[Records for this exercise Boundary: Start]

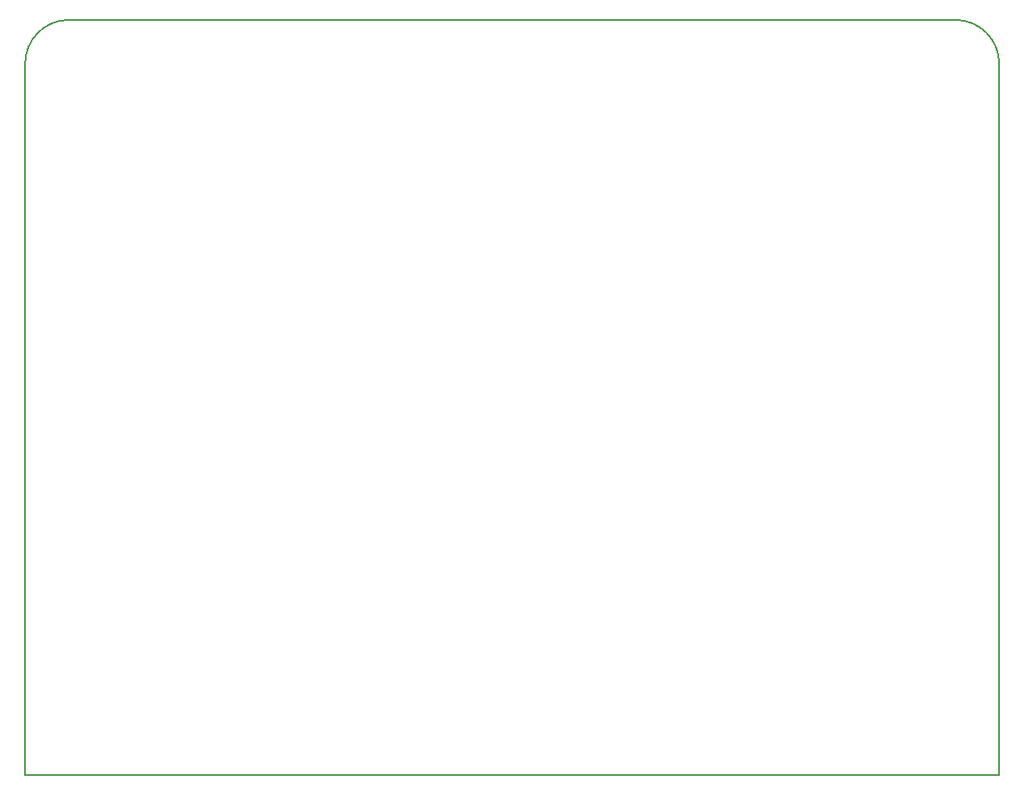
<source format=gm1>
G04 #@! TF.FileFunction,Profile,NP*
%FSLAX46Y46*%
G04 Gerber Fmt 4.6, Leading zero omitted, Abs format (unit mm)*
G04 Created by KiCad (PCBNEW 4.0.7) date 01/29/20 23:24:51*
%MOMM*%
%LPD*%
G01*
G04 APERTURE LIST*
%ADD10C,0.100000*%
%ADD11C,0.150000*%
G04 APERTURE END LIST*
D10*
D11*
X194310000Y-76200000D02*
X194310000Y-148590000D01*
X95250000Y-148590000D02*
X95250000Y-76200000D01*
X194310000Y-76200000D02*
G75*
G03X189865000Y-71755000I-4445000J0D01*
G01*
X189865000Y-71755000D02*
X99695000Y-71755000D01*
X194310000Y-148590000D02*
X95250000Y-148590000D01*
X99695000Y-71755000D02*
G75*
G03X95250000Y-76200000I0J-4445000D01*
G01*
M02*

</source>
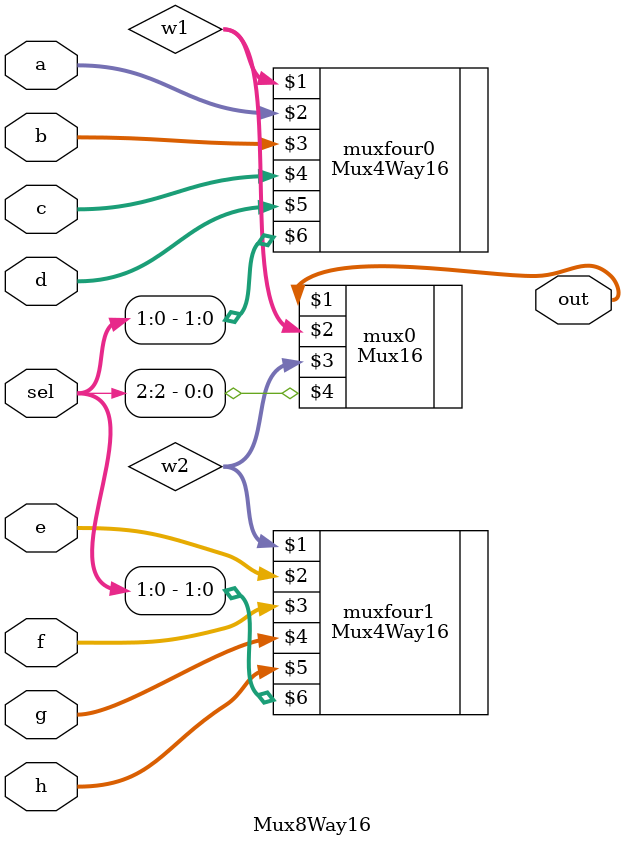
<source format=v>
`ifndef _Mux8Way16_
`define _Mux8Way16_

`include "Mux16.v"
`include "Mux4Way16.v"

module Mux8Way16 (out,a,b,c,d,e,f,g,h,sel);
  input [15:0] a,b,c,d,e,f,g,h;
  input[2:0] sel;
  output [15:0] out;
  wire [15:0] w1,w2;

  //Descrição
  Mux4Way16 muxfour0(w1,a,b,c,d,sel[1:0]);
  Mux4Way16 muxfour1(w2,e,f,g,h,sel[1:0]);
  Mux16 mux0(out[15:0],w1,w2,sel[2]);

endmodule
`endif

</source>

[Records for this exercise Boundary: End]

Task details:
In transcribing the lines above, omit the images and keep all else exact.

Task answer:
<source format=gm1>
G04 #@! TF.FileFunction,Profile,NP*
%FSLAX46Y46*%
G04 Gerber Fmt 4.6, Leading zero omitted, Abs format (unit mm)*
G04 Created by KiCad (PCBNEW 4.0.7) date 01/29/20 23:24:51*
%MOMM*%
%LPD*%
G01*
G04 APERTURE LIST*
%ADD10C,0.100000*%
%ADD11C,0.150000*%
G04 APERTURE END LIST*
D10*
D11*
X194310000Y-76200000D02*
X194310000Y-148590000D01*
X95250000Y-148590000D02*
X95250000Y-76200000D01*
X194310000Y-76200000D02*
G75*
G03X189865000Y-71755000I-4445000J0D01*
G01*
X189865000Y-71755000D02*
X99695000Y-71755000D01*
X194310000Y-148590000D02*
X95250000Y-148590000D01*
X99695000Y-71755000D02*
G75*
G03X95250000Y-76200000I0J-4445000D01*
G01*
M02*

</source>
<source format=v>
`ifndef _Mux8Way16_
`define _Mux8Way16_

`include "Mux16.v"
`include "Mux4Way16.v"

module Mux8Way16 (out,a,b,c,d,e,f,g,h,sel);
  input [15:0] a,b,c,d,e,f,g,h;
  input[2:0] sel;
  output [15:0] out;
  wire [15:0] w1,w2;

  //Descrição
  Mux4Way16 muxfour0(w1,a,b,c,d,sel[1:0]);
  Mux4Way16 muxfour1(w2,e,f,g,h,sel[1:0]);
  Mux16 mux0(out[15:0],w1,w2,sel[2]);

endmodule
`endif

</source>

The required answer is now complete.